Over their last 20 games, the Indians are batting .234, while averaging 3.4 runs per game. They lead the league with 231 second-half strikeouts.
“There’s nothing we can do about it. You have to deal with it,” said Indians catcher Victor Martinez, who carried Cleveland’s offense for much of the season before slumping as of late (.197 last 21 games). “If it was easy, everybody would be hitting .500.
“We’re still a half-game (going into Monday) behind Detroit. There’s no panic yet.”
That’s the song the majority of those within the Indians organization have been crooning throughout the team’s current tailspin, justified only by the Tigers’ similar second-half futility — 13-18 — that has enabled Cleveland to stay in the division race.

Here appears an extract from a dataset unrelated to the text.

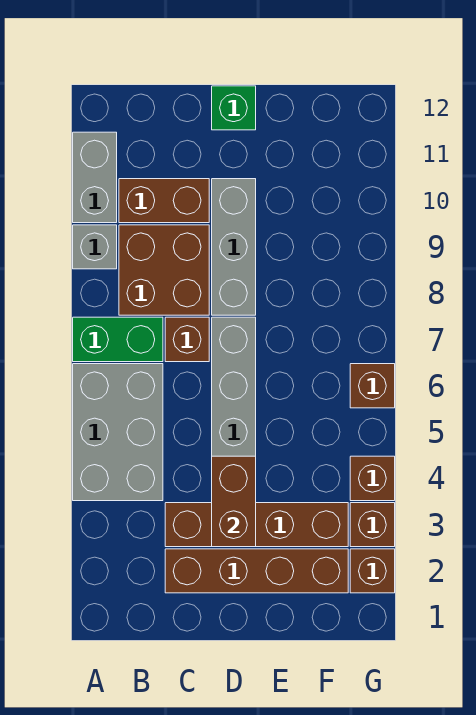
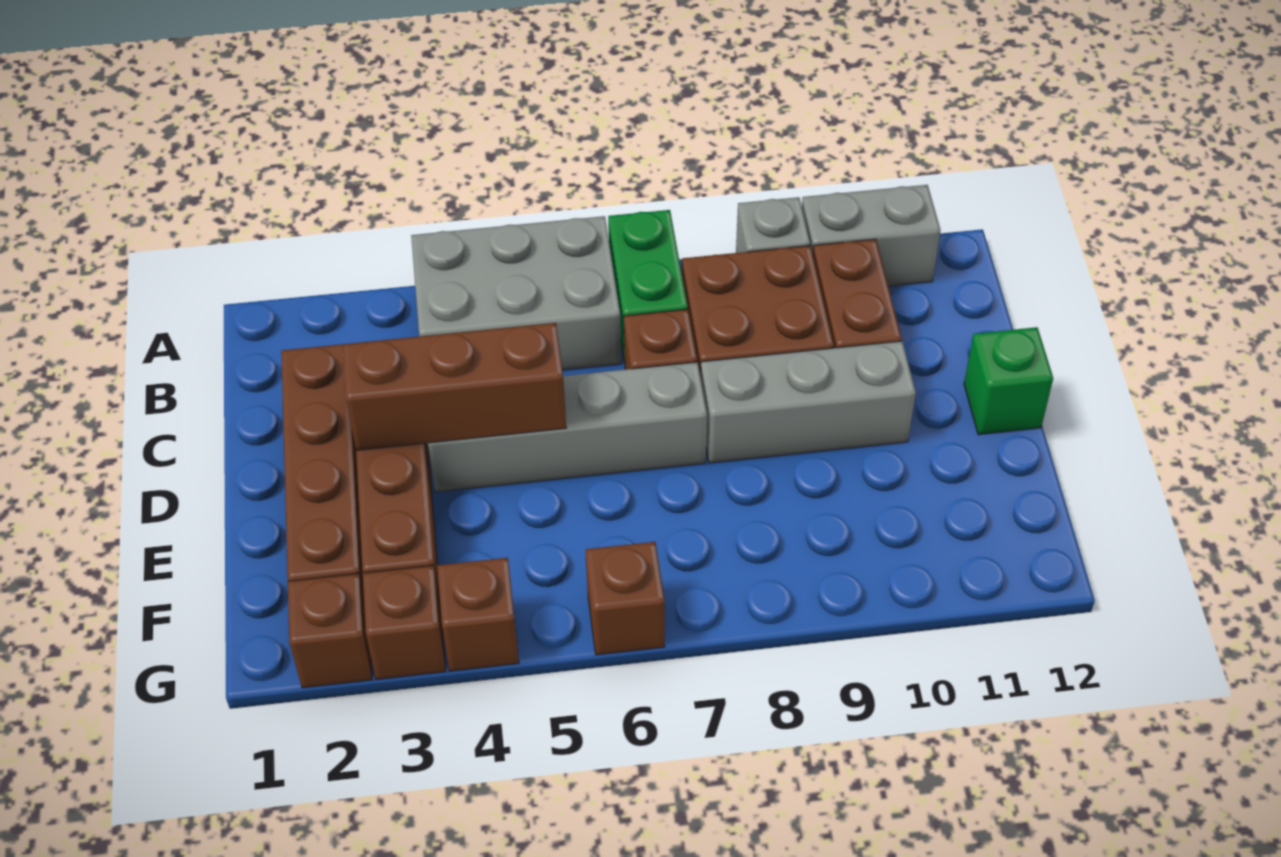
brown 1x2 brick [212,456,256,547] -> brown 1x3 brick [343,323,566,450]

But at least some of them are starting to feel a sense of urgency.
“We have to do something,” said starting pitcher Jake Westbrook. “I don’t know what we have to do but we have to figure it out. We have to get it going and we have to get it going now, especially with Detroit coming in.
“I still think we’re OK, but it’s our job to kick our own selves in the butt and get it going.”
“It’s important,” said Indians manager Eric Wedge of the stretch of games with the Tigers.
The struggles of the top two teams in the division have ensured that no ground has been made in the Central, where the Indians and Tigers — clubs drawing comparisons for their positive virtues in what was considered the best division in baseball — enter a two-game series in Cleveland sharing the negative light.
Detroit has won two straight, but just four of its last 12 games, while the Indians are losers of six of their last nine.
“We’re similar in that we’re probably both disappointed in how we’ve played,” said Cleveland general manager Mark Shapiro. “But I really feel our fate is not going to be determined by who we play, but by how we play.
“Every team in baseball has flaws. It’s a question of which flaws are going to appear and for how long. Ultimately, what’s really there will come out.”
The Indians are hoping this isn’t what’s really there.
The Indians are hopeful that Travis Hafner will return to the lineup tonight for the series opener with Detroit. Hafner (.254, 18 HRs, 70 RBIs) has missed the last four games after sustaining a mild hamstring strain and left knee inflammation on a slide into second base.